George Hoare est docteur en théorie politique à l’Université d’Oxford et a réalisé sa thèse sur les concepts de gauche et de droite à partir du cadre théorique gramscien. Il anime aussi le podcast Aufhebunga Bunga où il analyse régulièrement les soubresauts de la politique britannique. Membre de la campagne du Full Brexit, orientée à gauche, nous l’avons rencontré pour aborder ses travaux et les enjeux autour du Brexit. Réalisé par Pablo Fons d’Ocon et Lenny Benbara. Traduit par Emma Carenini.

##########

CONSIGNES:
a) Selon la présentation de George Hoare, quels concepts sa thèse étudie-t-elle ?
b) Reproduisez à l'identique le passage de la présentation de George Hoare commençant par « George Hoare est » et se terminant par « par Emma Carenini. ».
c) Poursuivez la présentation de George Hoare au point où elle s'arrête.

MATÉRIEL FOURNI:
##########

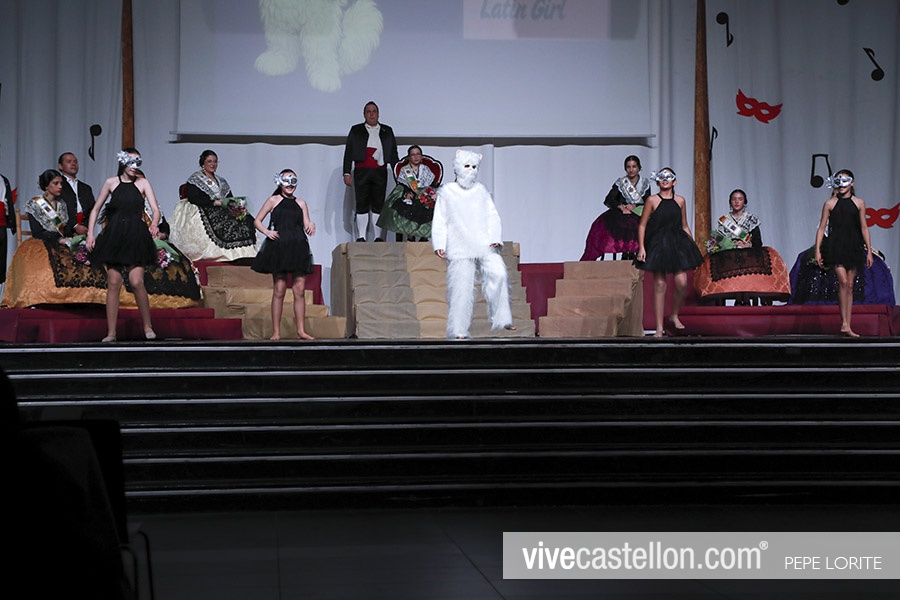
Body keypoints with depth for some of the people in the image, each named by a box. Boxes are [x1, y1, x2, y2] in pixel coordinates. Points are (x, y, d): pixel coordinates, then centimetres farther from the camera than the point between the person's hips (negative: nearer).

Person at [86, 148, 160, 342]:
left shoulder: (142, 183, 4)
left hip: (136, 238, -1)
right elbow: (96, 210, 12)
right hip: (114, 237, 1)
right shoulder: (111, 183, 7)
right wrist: (90, 234, 3)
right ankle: (111, 332, 4)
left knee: (136, 281, -13)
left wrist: (154, 224, -25)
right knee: (113, 283, -1)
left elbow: (155, 209, -3)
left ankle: (148, 327, 2)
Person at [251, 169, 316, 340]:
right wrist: (267, 231, -10)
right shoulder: (274, 200, 6)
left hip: (298, 248, 3)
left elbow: (307, 226, 12)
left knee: (299, 289, -1)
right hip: (278, 248, -3)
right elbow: (257, 221, 7)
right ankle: (276, 332, -1)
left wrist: (311, 227, -11)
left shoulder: (301, 203, 14)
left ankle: (301, 331, 2)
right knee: (279, 290, -4)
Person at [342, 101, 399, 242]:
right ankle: (361, 237, -1)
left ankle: (379, 237, 0)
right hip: (362, 171, -1)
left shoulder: (387, 131, 17)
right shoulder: (356, 130, 13)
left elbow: (393, 153, 15)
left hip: (380, 172, 1)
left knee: (379, 204, -1)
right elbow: (348, 152, 8)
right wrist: (347, 173, -1)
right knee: (362, 204, -3)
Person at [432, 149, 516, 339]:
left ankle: (502, 319, -14)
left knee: (498, 273, -19)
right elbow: (440, 221, 8)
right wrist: (439, 245, -3)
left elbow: (492, 216, 14)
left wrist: (495, 238, 0)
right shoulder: (447, 193, 10)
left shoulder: (481, 191, 17)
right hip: (459, 248, -2)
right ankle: (458, 331, -3)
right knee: (461, 286, -8)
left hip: (484, 245, 2)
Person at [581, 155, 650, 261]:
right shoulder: (620, 182, 7)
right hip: (620, 214, 0)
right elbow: (608, 200, -2)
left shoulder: (645, 183, 9)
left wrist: (634, 206, -15)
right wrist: (621, 206, -19)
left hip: (639, 214, 0)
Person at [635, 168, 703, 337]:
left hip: (678, 242, 3)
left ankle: (674, 315, 17)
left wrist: (692, 245, 13)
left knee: (682, 282, -9)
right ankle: (659, 327, 1)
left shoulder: (680, 201, 8)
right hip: (657, 244, -3)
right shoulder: (652, 200, -1)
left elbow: (685, 226, 16)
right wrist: (641, 247, -9)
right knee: (660, 284, -4)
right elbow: (642, 225, -1)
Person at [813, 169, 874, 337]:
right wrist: (817, 250, -4)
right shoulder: (830, 203, 2)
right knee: (843, 282, -16)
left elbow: (864, 228, 7)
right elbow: (822, 228, 3)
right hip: (836, 246, -2)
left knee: (849, 286, 5)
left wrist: (869, 251, 4)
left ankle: (848, 326, 7)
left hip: (853, 247, 3)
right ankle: (844, 324, -13)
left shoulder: (859, 203, 6)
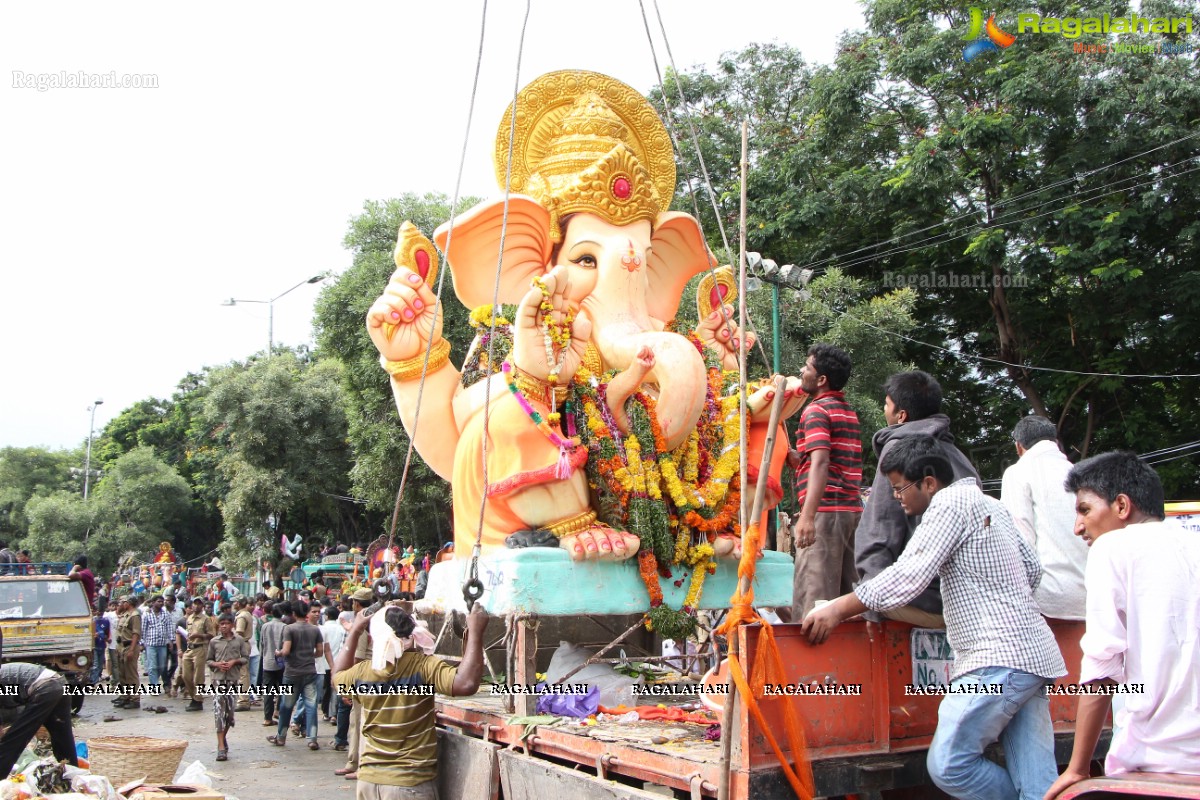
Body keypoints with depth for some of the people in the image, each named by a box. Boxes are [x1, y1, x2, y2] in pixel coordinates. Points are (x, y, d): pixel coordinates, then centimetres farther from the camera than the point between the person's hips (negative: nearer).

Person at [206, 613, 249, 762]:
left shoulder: (239, 641, 5)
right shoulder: (214, 641, 6)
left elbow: (246, 658, 7)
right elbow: (208, 660, 10)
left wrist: (234, 662, -9)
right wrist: (217, 664, -9)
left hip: (234, 679, 1)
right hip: (218, 679, -1)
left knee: (230, 712, 7)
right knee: (219, 711, -9)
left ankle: (223, 738, 32)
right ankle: (221, 747, -10)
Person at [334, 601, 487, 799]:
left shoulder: (361, 672, -4)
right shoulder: (422, 666, -19)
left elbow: (338, 676, 20)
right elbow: (466, 684, -32)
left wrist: (354, 632, 25)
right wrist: (475, 632, -25)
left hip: (368, 780, 4)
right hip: (411, 784, -4)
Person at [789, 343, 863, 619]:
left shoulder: (816, 410, -8)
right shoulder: (848, 411, 19)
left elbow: (820, 463, -22)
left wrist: (807, 515, -31)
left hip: (825, 510, -9)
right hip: (852, 509, 9)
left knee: (812, 598, -10)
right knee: (848, 594, 11)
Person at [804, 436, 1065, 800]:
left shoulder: (951, 501, -8)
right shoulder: (990, 504, 19)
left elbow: (908, 576, -17)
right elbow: (1031, 568, 24)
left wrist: (837, 609, -15)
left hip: (999, 657, -10)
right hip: (1035, 653, 10)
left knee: (948, 765, -10)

##########

RÉPONSES ATTENDUES:
a) Sa thèse porte sur les concepts de gauche et de droite, à partir du cadre théorique gramscien.

b)
George Hoare est docteur en théorie politique à l’Université d’Oxford et a réalisé sa thèse sur les concepts de gauche et de droite à partir du cadre théorique gramscien. Il anime aussi le podcast Aufhebunga Bunga où il analyse régulièrement les soubresauts de la politique britannique. Membre de la campagne du Full Brexit, orientée à gauche, nous l’avons rencontré pour aborder ses travaux et les enjeux autour du Brexit. Réalisé par Pablo Fons d’Ocon et Lenny Benbara. Traduit par Emma Carenini.

c)
LVSL – Vous avez réalisé une thèse en théorie politique à l’Université d’Oxford, examinant de façon critique les concepts de gauche et de droite, en vous inspirant de la notion gramscienne de sens commun et en utilisant le cadre théorique du populisme développé par Ernesto Laclau et Chantal Mouffe. Pourriez-vous nous exposer les principales conclusions de cette recherche, en termes de réflexion sur le sens du populisme, de la gauche et, le cas échéant, du populisme de gauche ? Comment exploiter ces connaissances pour mieux comprendre le moment populiste que nous semblons vivre en Europe et dans une grande partie du monde ?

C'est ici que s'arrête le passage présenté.